*** DATA SECTION Section Begins ***

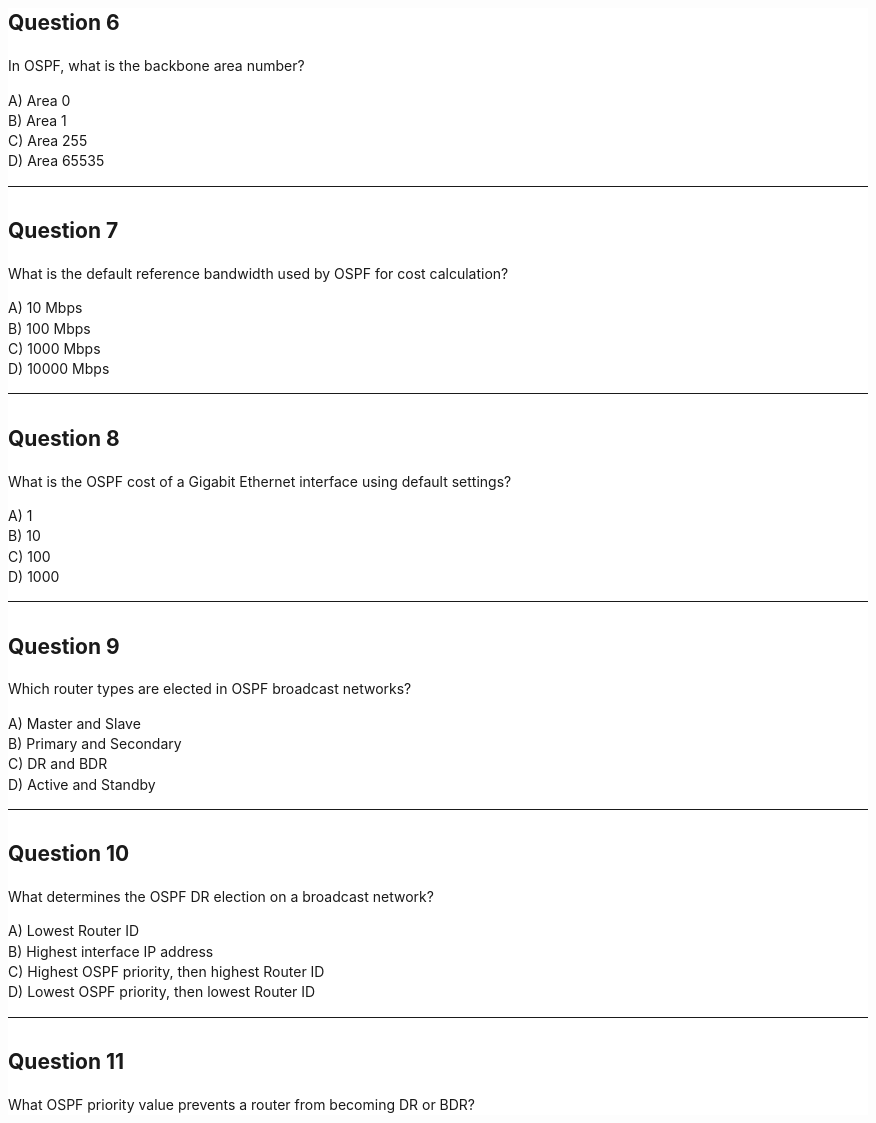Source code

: 
## Question 6
In OSPF, what is the backbone area number?

A) Area 0  
B) Area 1  
C) Area 255  
D) Area 65535  

---

## Question 7
What is the default reference bandwidth used by OSPF for cost calculation?

A) 10 Mbps  
B) 100 Mbps  
C) 1000 Mbps  
D) 10000 Mbps  

---

## Question 8
What is the OSPF cost of a Gigabit Ethernet interface using default settings?

A) 1  
B) 10  
C) 100  
D) 1000  

---

## Question 9
Which router types are elected in OSPF broadcast networks?

A) Master and Slave  
B) Primary and Secondary  
C) DR and BDR  
D) Active and Standby  

---

## Question 10
What determines the OSPF DR election on a broadcast network?

A) Lowest Router ID  
B) Highest interface IP address  
C) Highest OSPF priority, then highest Router ID  
D) Lowest OSPF priority, then lowest Router ID  

---

## Question 11
What OSPF priority value prevents a router from becoming DR or BDR?
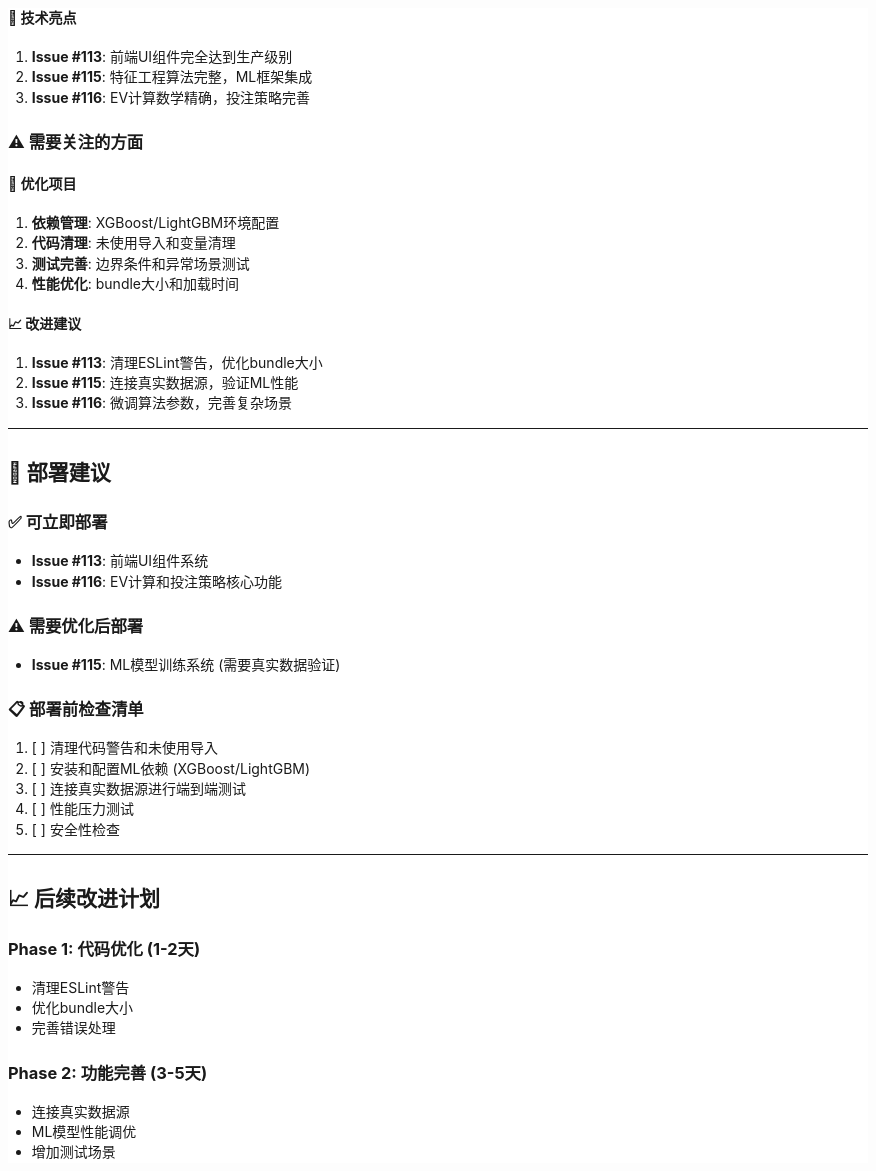 #### 🚀 技术亮点
1. **Issue #113**: 前端UI组件完全达到生产级别
2. **Issue #115**: 特征工程算法完整，ML框架集成
3. **Issue #116**: EV计算数学精确，投注策略完善

### ⚠️ 需要关注的方面

#### 🔧 优化项目
1. **依赖管理**: XGBoost/LightGBM环境配置
2. **代码清理**: 未使用导入和变量清理
3. **测试完善**: 边界条件和异常场景测试
4. **性能优化**: bundle大小和加载时间

#### 📈 改进建议
1. **Issue #113**: 清理ESLint警告，优化bundle大小
2. **Issue #115**: 连接真实数据源，验证ML性能
3. **Issue #116**: 微调算法参数，完善复杂场景

---

## 🚀 部署建议

### ✅ 可立即部署
- **Issue #113**: 前端UI组件系统
- **Issue #116**: EV计算和投注策略核心功能

### ⚠️ 需要优化后部署
- **Issue #115**: ML模型训练系统 (需要真实数据验证)

### 📋 部署前检查清单
1. [ ] 清理代码警告和未使用导入
2. [ ] 安装和配置ML依赖 (XGBoost/LightGBM)
3. [ ] 连接真实数据源进行端到端测试
4. [ ] 性能压力测试
5. [ ] 安全性检查

---

## 📈 后续改进计划

### Phase 1: 代码优化 (1-2天)
- 清理ESLint警告
- 优化bundle大小
- 完善错误处理

### Phase 2: 功能完善 (3-5天)
- 连接真实数据源
- ML模型性能调优
- 增加测试场景

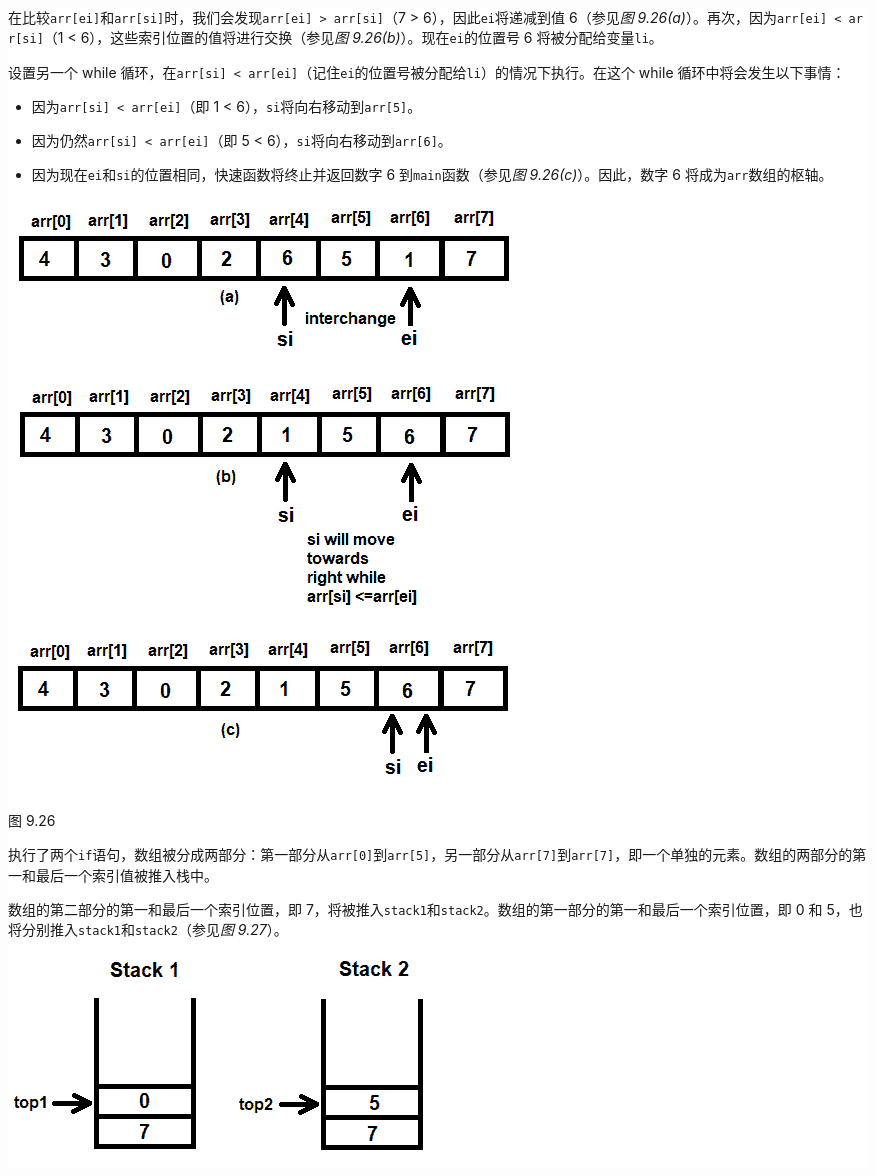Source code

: 在比较`arr[ei]`和`arr[si]`时，我们会发现`arr[ei] > arr[si]`（7 > 6），因此`ei`将递减到值 6（参见*图 9.26(a)*）。再次，因为`arr[ei] < arr[si]`（1 < 6），这些索引位置的值将进行交换（参见*图 9.26(b)*）。现在`ei`的位置号 6 将被分配给变量`li`。

设置另一个 while 循环，在`arr[si] < arr[ei]`（记住`ei`的位置号被分配给`li`）的情况下执行。在这个 while 循环中将会发生以下事情：

+   因为`arr[si] < arr[ei]`（即 1 < 6），`si`将向右移动到`arr[5]`。

+   因为仍然`arr[si] < arr[ei]`（即 5 < 6），`si`将向右移动到`arr[6]`。

+   因为现在`ei`和`si`的位置相同，快速函数将终止并返回数字 6 到`main`函数（参见*图 9.26(c)*）。因此，数字 6 将成为`arr`数组的枢轴。

![图片](img/7e20269a-2da5-4c6a-bc04-00f9ec8a9f96.png)

图 9.26

执行了两个`if`语句，数组被分成两部分：第一部分从`arr[0]`到`arr[5]`，另一部分从`arr[7]`到`arr[7]`，即一个单独的元素。数组的两部分的第一和最后一个索引值被推入栈中。

数组的第二部分的第一和最后一个索引位置，即 7，将被推入`stack1`和`stack2`。数组的第一部分的第一和最后一个索引位置，即 0 和 5，也将分别推入`stack1`和`stack2`（参见*图 9.27*）。

![图片](img/e8953bcd-c548-4235-8612-40cee58289f8.png)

*** DATA SECTION Section Ends ***

Find every line in the records that contains the word "清理ESLint警告"; copy those lines.

ANSWER BOX:
1. **Issue #113**: 清理ESLint警告，优化bundle大小
- 清理ESLint警告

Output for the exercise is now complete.